With pressure mounting to reverse a decision to axe free transport for students, Northumberland County Council has agreed to hold an extraordinary meeting in Morpeth next week.
Angry parents and opponents of the Labour administration at county hall have been urging the county council to reverse its decision to reintroduce transport charges for students over the age of 16.
They say it discriminates against parents in the north and rural parts of the county and that the consultation was inadequate.
They have also been highly critical of county council leader Grant Davey for avoiding a meeting to raise the concerns.
But an emergency meeting has now been called. It will take place at County Hall in Morpeth on Friday at 9.30am.
The motion to be debated has been put forward by Conservative group leader Peter Jackson.
He is requesting the suspension of the decision and the introduction of a new consultation process.
Mr Jackson said: “The leader of the council Grant Davey can run but cannot hide from the electorate.
“He has been doing everything in his power to avoid public accountability. Labour have made a huge mistake with this teenage tax and we are asking them to revisit this decision which will be discussed at an extraordinary meeting of the council.”

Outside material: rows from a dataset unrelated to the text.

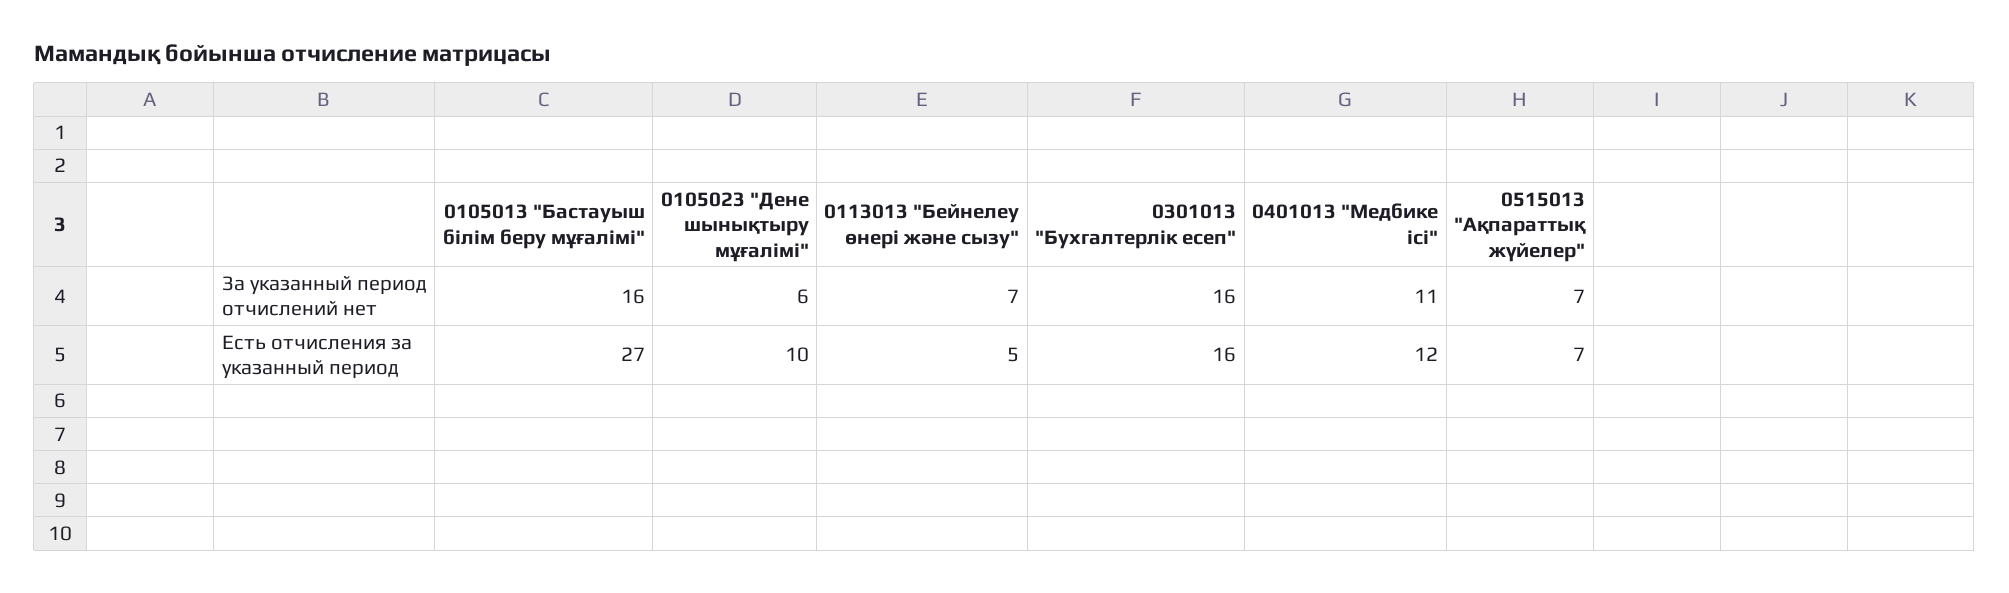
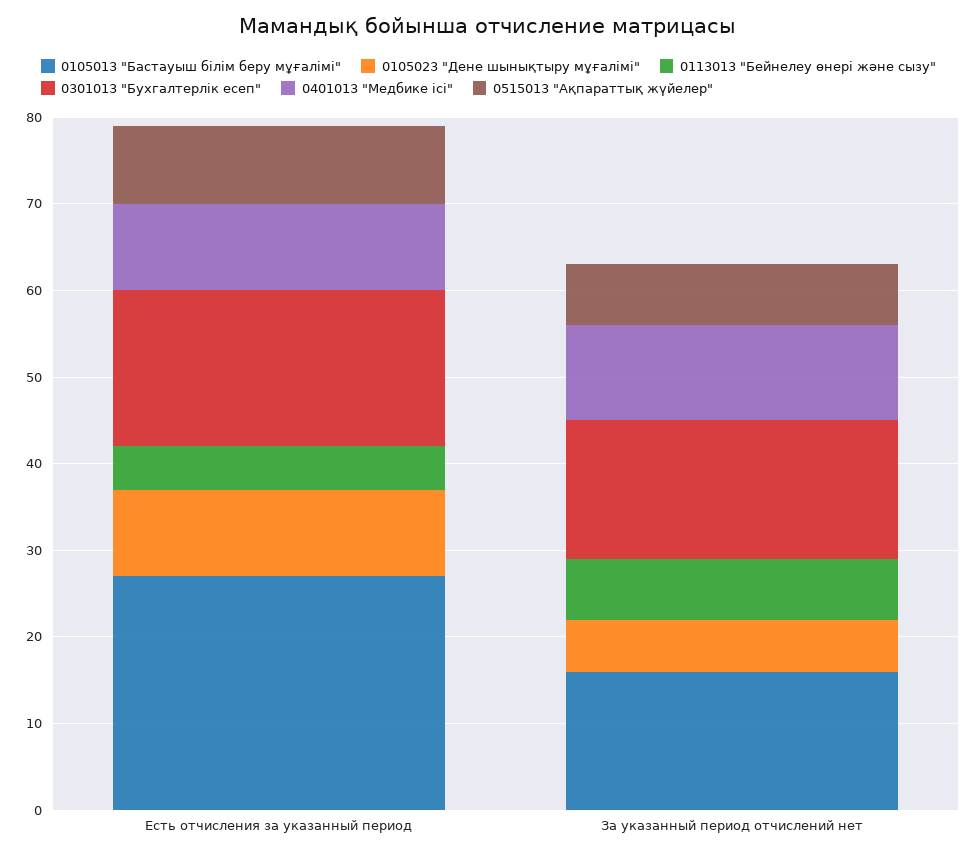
  {
    "0105013 \"Бастауыш білім беру мұғалімі\"": {
      "За указанный период отчислений нет": 16,
      "Есть отчисления за указанный период": 27
    },
    "0105023 \"Дене шынықтыру мұғалімі\"": {
      "За указанный период отчислений нет": 6,
      "Есть отчисления за указанный период": 10
    },
    "0113013 \"Бейнелеу өнері және сызу\"": {
      "За указанный период отчислений нет": 7,
      "Есть отчисления за указанный период": 5
    },
    "0301013 \"Бухгалтерлік есеп\"": {
      "За указанный период отчислений нет": 16,
-     "Есть отчисления за указанный период": 16
+     "Есть отчисления за указанный период": 18
    },
    "0401013 \"Медбике ісі\"": {
      "За указанный период отчислений нет": 11,
-     "Есть отчисления за указанный период": 12
+     "Есть отчисления за указанный период": 10
    },
    "0515013 \"Ақпараттық жүйелер\"": {
      "За указанный период отчислений нет": 7,
-     "Есть отчисления за указанный период": 7
+     "Есть отчисления за указанный период": 9
    }
  }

But Mr Davey, leader of the council and the Labour group, accused the Tories of playing politics:
“The extraordinary council meeting could end up costing the council tax payers over £40,000, which is a very expensive way to play gesture politics after their own government has raided Northumberland’s budget to the tune of £130m.
“It’s cynical, hypocritical and it goes to show that local Tories would rather spend than save money.”
Protestors met senior county council officers on Wednesday to express concern about the lack of engagement with the public.
Leading protestor Allison Joynson said: “Whilst I appreciate the officers taking the time to meet with us, and the fact that finally a dialogue has begun, it became quickly apparent that the Labour administration is not prepared to seriously consider revisiting this discriminatory policy.
“It was evident from the discussions that the council had no real appreciation of the huge impact on the people of Northumberland especially those from rural areas.”
The county council voted to scrap its free transport scheme for pupils over the age of 16 last month in a move which will save £2.4 million.
From September 1 students will pay the full cost where public transport is available, or £600 a year to travel on council contracted school transport.
Council bosses say they were forced to bring back charges as they have to remove £32m from the authority’s budget in 2014/15 and a further £100m over the next three years.
But furious parents in the rural north of the county say their children are being penalised for staying in education, and are calling on the administration to change its mind.
The pressure group opposing the plans has already staged a demonstration outside the Duchess Community High School in Alnwick and has circulated a petition demanding a rethink.
Source – Berwick Advertiser, 05 July 2014
Students from north Northumberland who travel by train and bus to access higher education courses are facing a devastating financial blow.
A proposal going before Northumberland County Council next week recommends ending free transport for post-16 students, saving £2.4m a year.
It means students would have to pay the full cost where public transport is available or a standard charge of £600 per year for council contracted school transport.
“That would be a disaster for students in the Berwick area who travel by train to Newcastle or bus to Ashington,” said Julie Porksen, the Lib Dem who has campaigned to retain free post-16 transport.
She is equally appalled that pupils from outlying areas about to enter the sixth form will have to pay £600 to use the same school bus they have previously boarded for free.
“Labour’s charges will cause real hardship for many families, especially those in remote and rural areas, raising the cost of living for families with teenagers,” she said.
Berwick MP Sir Alan Beith added: “This is outrageous discrimination against students in the Berwick area and the more remote parts of Northumberland, and if the Labour council goes ahead with the plan they will be demonstrating a callous indifference to education in rural communities.”
The council is considering the proposal against a backdrop of having to make £65m savings over the next two years.
A report to next Thursday’s policy board states that the current approach to school transport is no longer sustainable and alternative options to reduce costs need to be considered.
It reveals the number of students claiming free transport has increased from 800 to 3500 over the past five years. Costs to the council have increased to £3,3m per year.
It also notes that 40% of students eligible for free transport travel outside of the county with a loss of potential income of around £28m. The report also suggests there could be potential for school sixth forms and colleges extending the range of courses they can offer.